── GIVEN ENTRIES

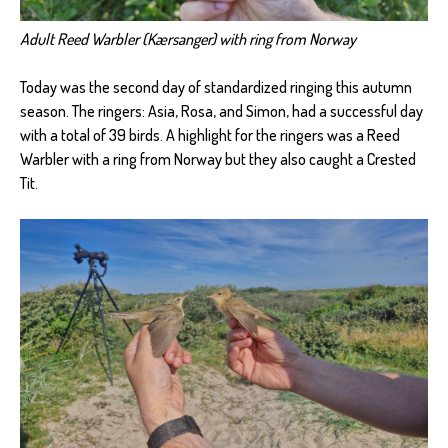
Adult Reed Warbler (Kærsanger) with ring from Norway
Today was the second day of standardized ringing this autumn
season. The ringers: Asia, Rosa, and Simon, had a successful day
with a total of 39 birds. A highlight for the ringers was a Reed
Warbler with a ring from Norway but they also caught a Crested
Tit.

────

TASK TO COMPLETE: Give back all of the entries above exactly, with the pictures excluded.

SOLVED EXERCISE:
Adult Reed Warbler (Kærsanger) with ring from Norway
Today was the second day of standardized ringing this autumn
season. The ringers: Asia, Rosa, and Simon, had a successful day
with a total of 39 birds. A highlight for the ringers was a Reed
Warbler with a ring from Norway but they also caught a Crested
Tit.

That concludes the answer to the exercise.